Figure 5: Theoretical analysis of the pseudospin-mediated vortex generation.

(a,b) Pseudospin-mediated vortex generation calculated directly from the Dirac equation. When only one of the spinor components ψ_A (ψ_B) is given an initial Gaussian-modulated excitation, the output intensity at z=30 is identical (top panel of a) but the corresponding phase is different. The left (right) bottom panel of a shows the vortex phase of ψ_B (ψ_A), whereas the other component has uniform phase. Comparison between results from numerical solution (dark) and asymptotic calculation is shown in b. (c–h) Intensity and phase of the output optical field obtained from numerical simulation of the paraxial model with a graphene-type HCL potential based on decomposing the optical field into its spinor components.
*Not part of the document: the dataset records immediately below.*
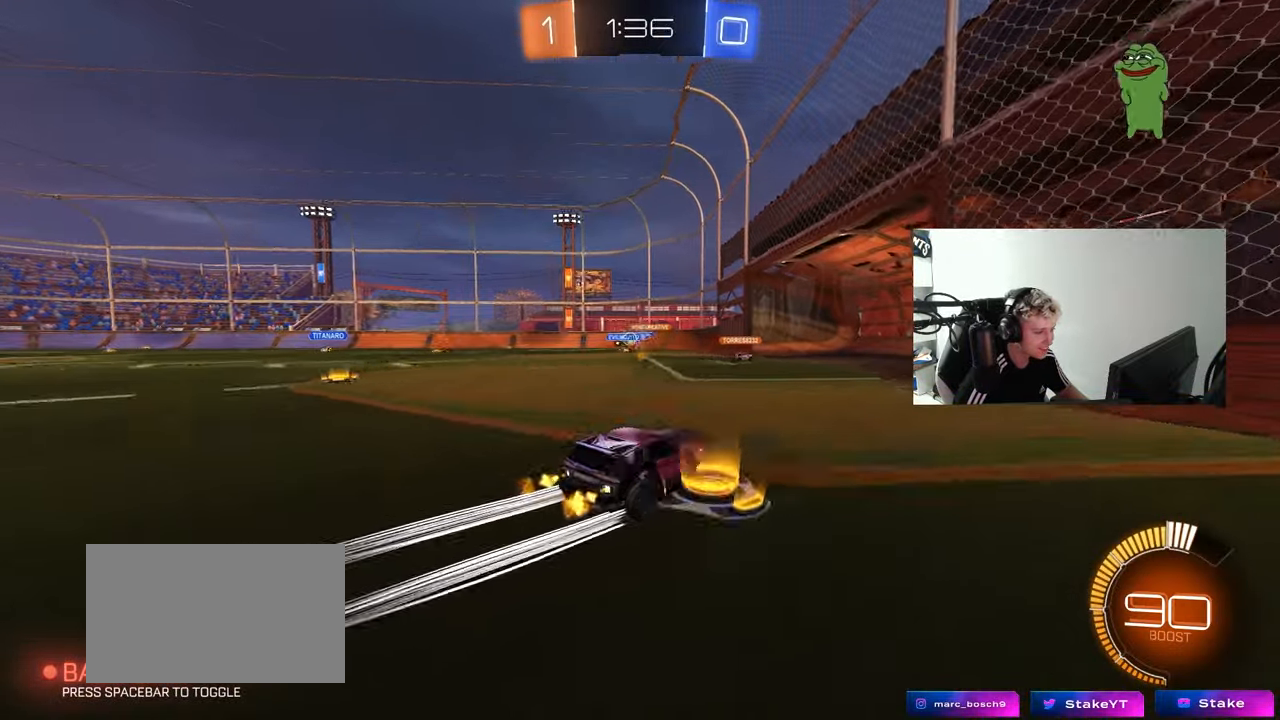
{"keys": ["a", "w"], "mouse": ["left"], "mouse_move": "still", "events": [[133, "a", "up"], [217, "d", "down"], [317, "d", "up"], [317, "w", "up"], [417, "a", "down"], [500, "mouse_left", "down"], [500, "w", "down"]]}
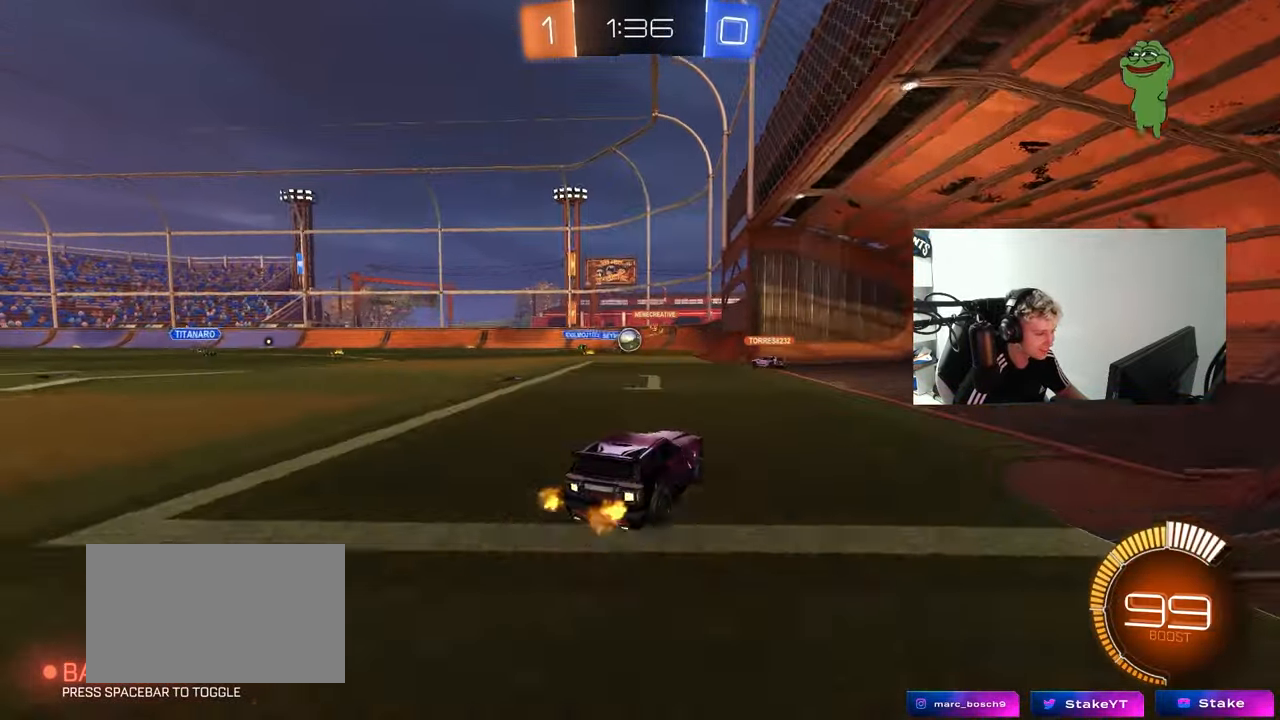
{"keys": ["a", "s"], "mouse": [], "mouse_move": "still", "events": [[183, "a", "up"], [283, "mouse_left", "up"], [333, "w", "up"], [383, "s", "down"], [433, "a", "down"]]}
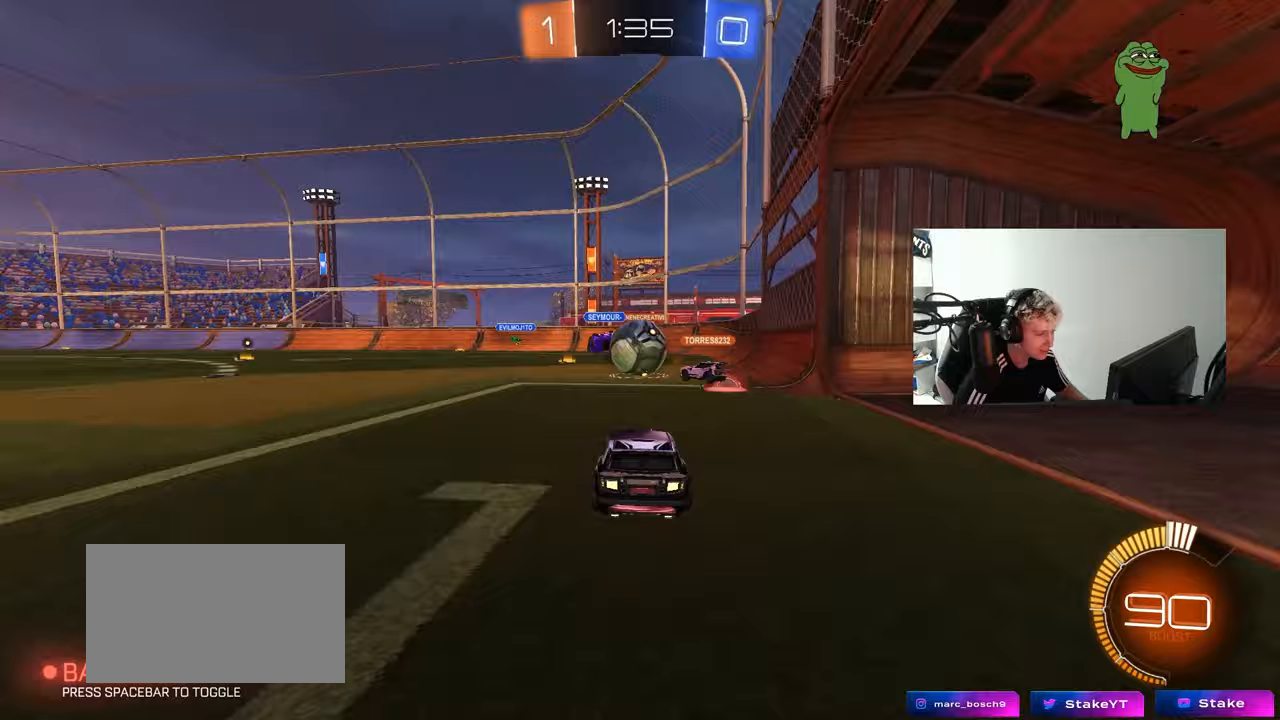
{"keys": ["a", "w"], "mouse": [], "mouse_move": "still", "events": [[67, "d", "down"], [167, "d", "up"], [300, "s", "up"], [350, "shift", "down"], [450, "w", "down"], [483, "shift", "up"]]}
In the top (bottom) row, only sublattice A (B) is initially excited with a Gaussian modulation, which leads to similar intensity patterns (c, f) but opposite phase structures. The second column (d,g) shows the interferograms of the wavefunction Ψ_A and the third column (e,h) shows the corresponding interferograms of Ψ_B. These components Ψ_A and Ψ_B are derived by restricting the paraxial wavefuction Ψ to the discrete locations that are determined by the lattice elements A and B (see the relevant discussion in the text and Supplementary Information section). When the eigenstate of the lattice spin corresponding to A (B) is initially excited, a vortex is generated in the sublattice B (A) with a topological charge +1 (−1), respectively. For illustration purposes, we crop the area outside a disk that consists almost solely of the irrelevant plane-wave contribution.